The Socialist Party is well acquainted with the arguments that green politics is about pragmatism, that is, cynical compromise. It is about “lesser evils". But why vote to support those who seek to administer the lesser evil when capitalism, which creates the evils, can be abolished altogether? The usual reformist answer is that the lesser evil will take less time to achieve than the grand socialist aim. It is a foolish myth that partial objectives are worthier of support. There is unlikely ever to be a green government, and if there is, then its greatest critics will be the environmentalist movement who will complain that it has sold them out. It is inevitable with reformism; it must sell out in order to fit in with the requirements of the capitalist system.

The Socialist Party is a materialist organisation, but not in the sense that the term is often used: it does not mean that it is obsessed by consumerism and wants people to have more and more “material” goods, such as cars. To be a materialist is to recognise that human beings are rooted in our social environments. Our consciousness is social, and through conscious action we can alter the material environment of which we are a part. The environment is not something “Out There” which must be protected; it is part of us and we part of it. The eco-warrior dream of a non-urban arcadian utopia, undisturbed by influence of Big Business and its needs, is looking backward at a deeply conservative ideal which serves as a valuable diversion for the ruling class.

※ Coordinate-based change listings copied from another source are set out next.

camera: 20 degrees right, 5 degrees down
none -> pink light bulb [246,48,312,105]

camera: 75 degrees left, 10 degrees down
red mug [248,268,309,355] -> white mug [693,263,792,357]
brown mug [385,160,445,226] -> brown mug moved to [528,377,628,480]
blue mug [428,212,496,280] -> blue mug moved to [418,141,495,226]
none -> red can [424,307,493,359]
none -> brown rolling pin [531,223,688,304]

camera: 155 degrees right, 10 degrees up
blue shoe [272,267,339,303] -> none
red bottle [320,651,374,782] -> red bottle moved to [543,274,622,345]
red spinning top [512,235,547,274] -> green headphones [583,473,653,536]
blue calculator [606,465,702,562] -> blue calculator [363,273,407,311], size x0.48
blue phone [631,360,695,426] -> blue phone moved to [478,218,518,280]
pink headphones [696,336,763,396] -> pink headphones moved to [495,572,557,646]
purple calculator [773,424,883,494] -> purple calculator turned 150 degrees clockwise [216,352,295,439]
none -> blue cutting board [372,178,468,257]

Capitalism will pass a few minor reforms because the capitalists themselves realise that their investments are being damaged by the filth created by a lack of environmental concern. Just as they passed The Clean Air Act of 1956, so they will attempt a few more self-regulating laws. Needless to say, these laws will be evaded by those rich and powerful enough to do so. Even when the capitalists are agreed on their common interest, there will always be one or two who will try to make a fast buck at others expense.

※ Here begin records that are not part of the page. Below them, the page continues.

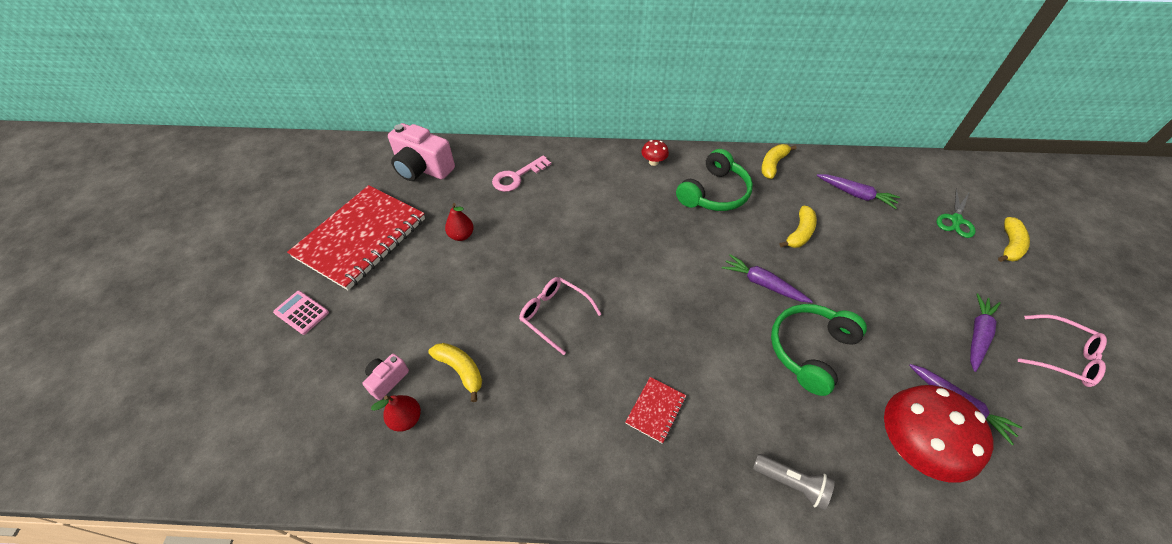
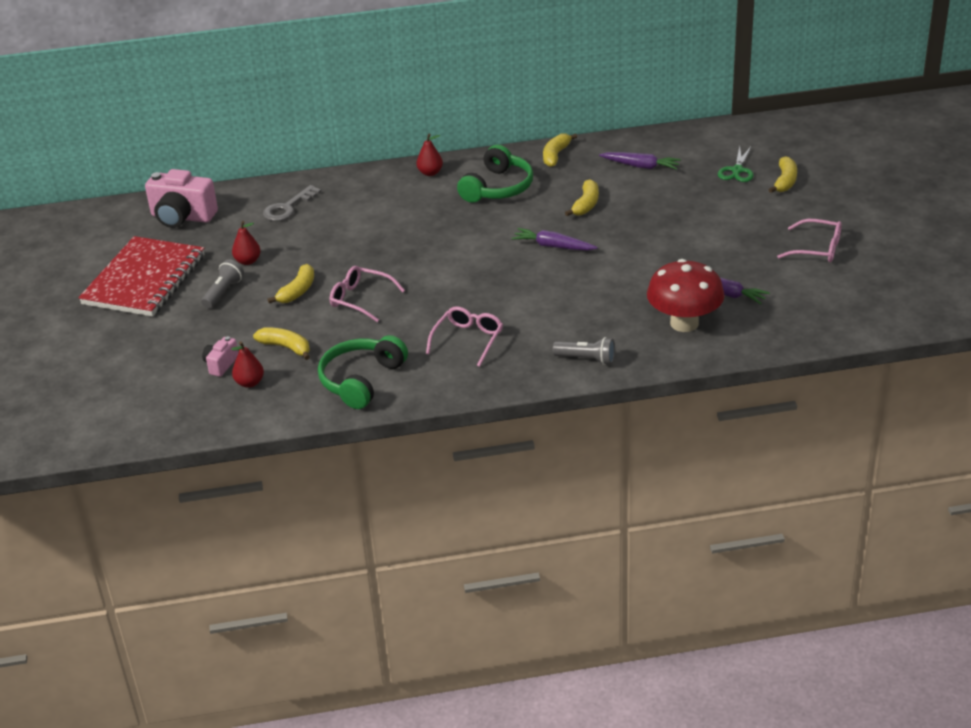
camera: 10 degrees left, 15 degrees down
pink calculator [273,291,329,335] -> none
pink key [492,155,551,192] -> grey key [263,185,321,221]
red notebook [625,377,686,444] -> pink glasses [426,306,503,367]
red mushroom [641,140,669,166] -> red pear [416,134,443,176]
green headphones [771,304,867,396] -> green headphones moved to [318,335,408,409]
purple carrot [970,293,1001,372] -> none
none -> grey flashlight [201,259,244,308]
none -> yellow banana [268,264,314,303]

The world belongs to the rich. We, who produce everything and run the planet from top to bottom, have given it to them. Our task is to take it back from them; to reclaim the planet for ourselves. If you do not stand for the socialist transformation of global society, in the end, you’ll all end up a rather futile reform group, in a pointless crusade, pleading with the master owning-class to make the planet a little bit better.

And we equally must disillusion those modern-day misanthropes who see humanity as a plague upon the planet and preach catastrophism and the apocalypse.